We'll have a
long start of them.
"You can watch the whole thing from your crag. This ideal weather is going
to last many days yet. And the moon will be full two nights from now, so
its light will help us two nights on our getaway. I envy you up on that
crag watching the show, comfortable as a senator at a theater, aloft like
Jupiter on Olympus in the Iliad."
Next day I made sure that the _Villicus_ would not want me, had Septima
put up for me an abundant supply of her inviting food and set off about
the middle of the morning for my crag, on foot, of course. I climbed to
the very top and ensconced myself under and among sheltering bushes so
that I was certain that I could not be seen from the road in either
direction, yet could view it both ways as far as the horizon, except just
at the foot of the crag and where, in the distance, hilltops hid the
hollows behind them. Close by me I placed my precious kidskin of much
watered wine, I might say of water flavored with wine, so that it would
keep cool in the thickest shade. The day was hot, clear and still and the
rays of the sun fierce. The occasional slight breezes were very welcome.
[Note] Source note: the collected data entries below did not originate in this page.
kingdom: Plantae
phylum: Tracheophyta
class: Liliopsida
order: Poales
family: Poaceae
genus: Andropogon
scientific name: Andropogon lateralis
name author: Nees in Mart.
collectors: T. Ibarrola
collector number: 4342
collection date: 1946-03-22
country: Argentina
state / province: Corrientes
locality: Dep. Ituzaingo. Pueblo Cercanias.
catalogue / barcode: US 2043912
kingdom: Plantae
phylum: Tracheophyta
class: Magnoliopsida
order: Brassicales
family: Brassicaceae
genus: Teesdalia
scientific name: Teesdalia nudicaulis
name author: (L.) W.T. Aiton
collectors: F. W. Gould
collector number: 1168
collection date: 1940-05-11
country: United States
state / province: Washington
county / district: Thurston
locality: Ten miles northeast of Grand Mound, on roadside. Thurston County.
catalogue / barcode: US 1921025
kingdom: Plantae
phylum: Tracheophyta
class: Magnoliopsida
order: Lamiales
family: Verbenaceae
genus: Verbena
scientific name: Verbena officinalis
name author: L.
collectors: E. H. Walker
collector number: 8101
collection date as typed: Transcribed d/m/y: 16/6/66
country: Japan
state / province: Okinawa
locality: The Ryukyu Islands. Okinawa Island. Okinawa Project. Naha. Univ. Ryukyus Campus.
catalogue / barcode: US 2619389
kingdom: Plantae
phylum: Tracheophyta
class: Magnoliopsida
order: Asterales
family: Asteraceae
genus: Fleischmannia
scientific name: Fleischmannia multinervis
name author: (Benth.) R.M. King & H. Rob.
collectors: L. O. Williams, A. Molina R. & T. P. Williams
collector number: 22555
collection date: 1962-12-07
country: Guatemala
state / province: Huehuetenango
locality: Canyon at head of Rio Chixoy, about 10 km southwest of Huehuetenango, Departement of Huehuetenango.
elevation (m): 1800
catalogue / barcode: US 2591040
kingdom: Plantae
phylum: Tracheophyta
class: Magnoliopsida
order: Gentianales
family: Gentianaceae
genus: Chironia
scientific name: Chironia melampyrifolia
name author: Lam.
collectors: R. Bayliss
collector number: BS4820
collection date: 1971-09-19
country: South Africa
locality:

The outlook was really magnificent; a broad prospect of rolling pasturage,
hilly pasturage, and wooded mountains; the grass-lands and grassy
hillsides diversified by scattered trees, clumps of trees and small
groves; the lower levels of woodland broken by grassy glades; the brighter
green of the forests of chestnut, beech, and oak merging imperceptibly
into the darker green of the pine-forests; the score of farms in sight
brilliant in the green landscapes like semi-jewels; all the wide prospect
glowing under a deep blue sky, varied by a very few very white clouds, the
intense sunlight beating down on everything.